In the text about restricted device repair, which critical materials does it name as ones manufacturers deny access to?
Top of Text segment
For decades, manufacturers have been hindering repair by designing devices that are difficult to fix, installing software locks or denying access to critical materials, such as repair documentation or firmware.
When only the manufacturer has the resources required to fix something, it can prevent recyclers from restoring and refurbishing old equipment, degrading the value of postuse electronics and increasing the time necessary for staff to salvage usable equipment from the stream of end-of-life electronics. That increases waste and undermines the e-scrap recycling model.
Of course, it’s not only electronics recyclers and refurbishers who have to deal with increasingly restricted repair. It’s farmers who can’t fix their tractors, hospitals that are locked out of their ventilators, consumers pushed into buying unnecessary upgrades and the environment, which is being affected by rapidly increasing mining and manufacturing activity.
Bottom of Text segment
Top of Given data
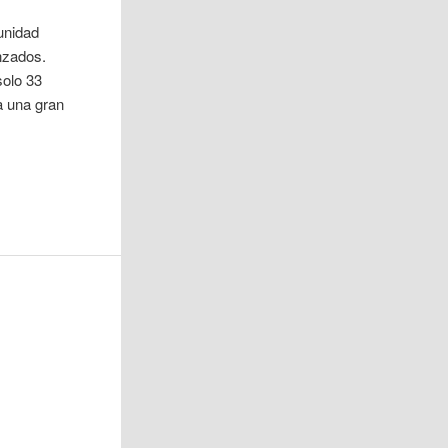
unidad
nzados.
solo 33
a una gran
Bottom of Given data
▸ **Exercise result**
Repair documentation and firmware.